Apresentada pelo Partido Progressista (PP), a ação defendia que a regra poderia limitar o direito de crítica e violar a liberdade de expressão, ao estabelecer proteção maior à honra de agentes públicos em relação aos demais cidadãos.
O relator, ministro Luís Roberto Barroso, que se aposentou, votou pela procedência parcial da ação, em maio, para manter o aumento de pena apenas para o crime de calúnia. A ministra Cármen Lúcia e o ministro André Mendonça acompanharam o relator.
O ministro Flávio Dino, para quem não há inconstitucionalidade na regra, abriu uma linha aberta e votou pela procedência total, já que servidores públicos têm maior exposição a críticas, mas essas não podem ser criminosas.

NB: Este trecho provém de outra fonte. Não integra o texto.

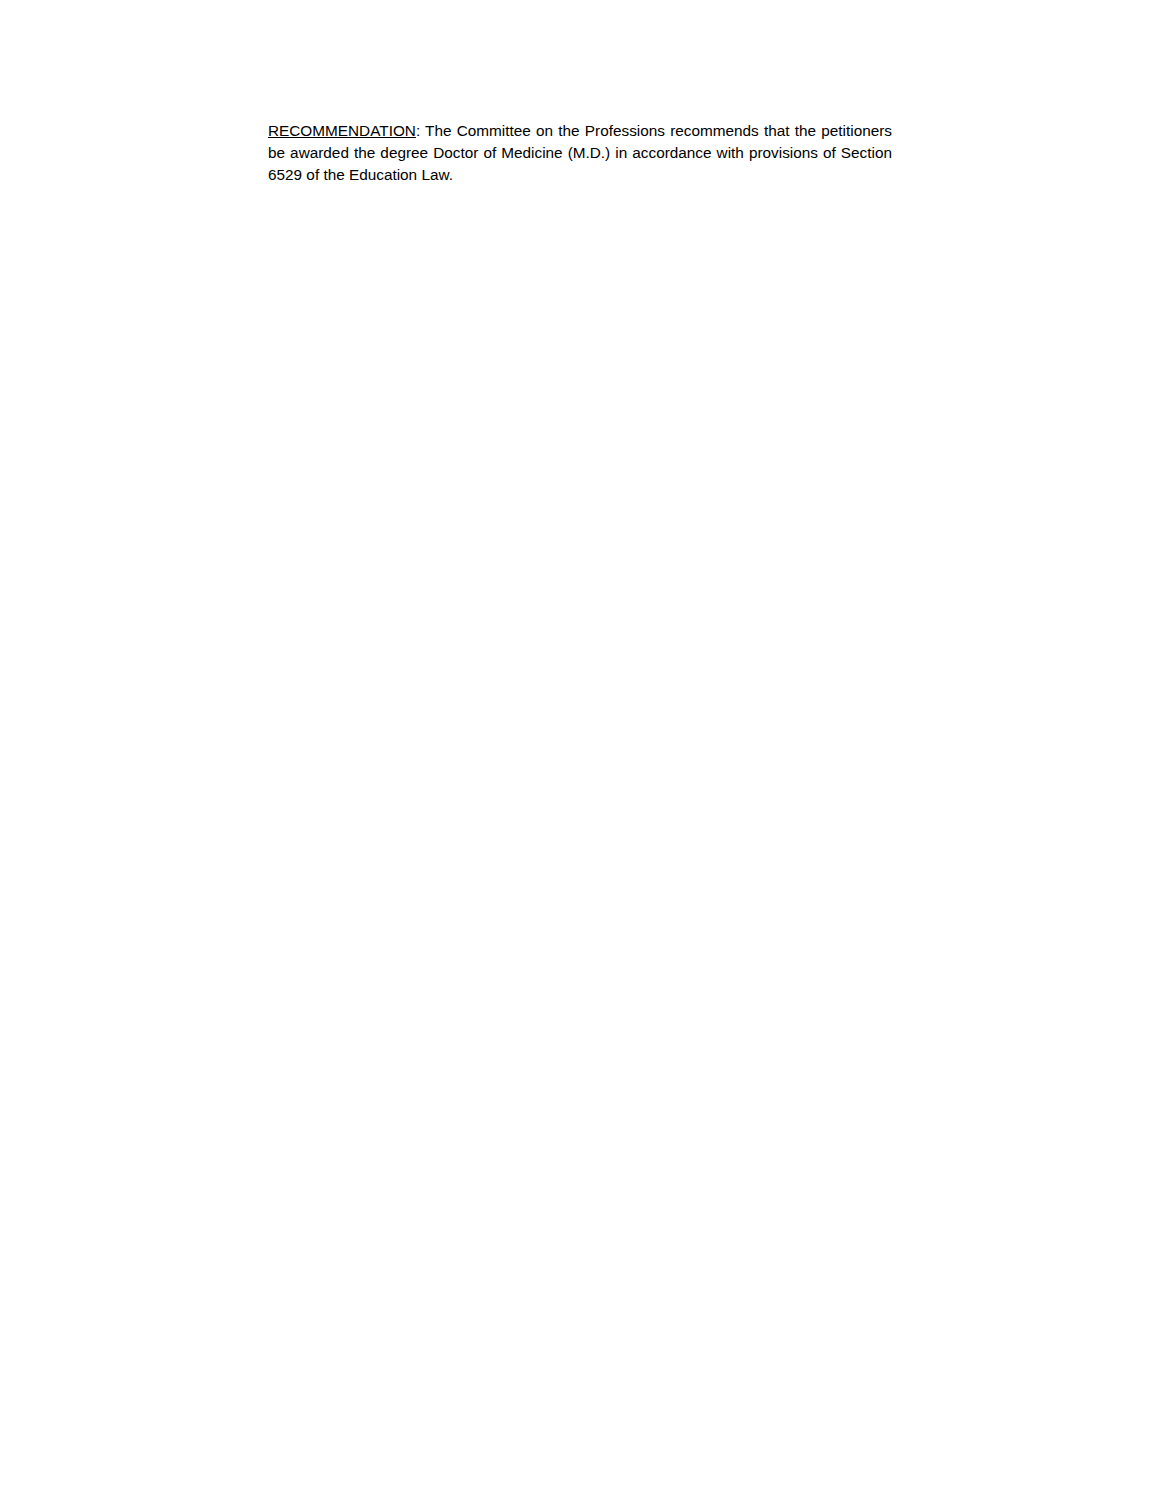RECOMMENDATION: The Committee on the Professions recommends that the petitioners be awarded the degree Doctor of Medicine (M.D.) in accordance with provisions of Section 6529 of the Education Law.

O ministro Edson Fachin, presidente do STF, também votou pela procedência total do pedido e a corrente vencedora foi formada pelos ministros Flávio Dino, Cristiano Zanin, Nunes Marques, Alexandre de Moraes, Dias Toffoli e Gilmar Mendes.
O Código Penal prevê três tipos de crime contra a honra: calúnia (imputar a alguém o cometimento de crime), difamação (atribuir fato não criminoso, mas ofensivo à reputação) e injúria (opiniões ou juízos de valor negativos que ofendam a dignidade ou o decoro de alguém).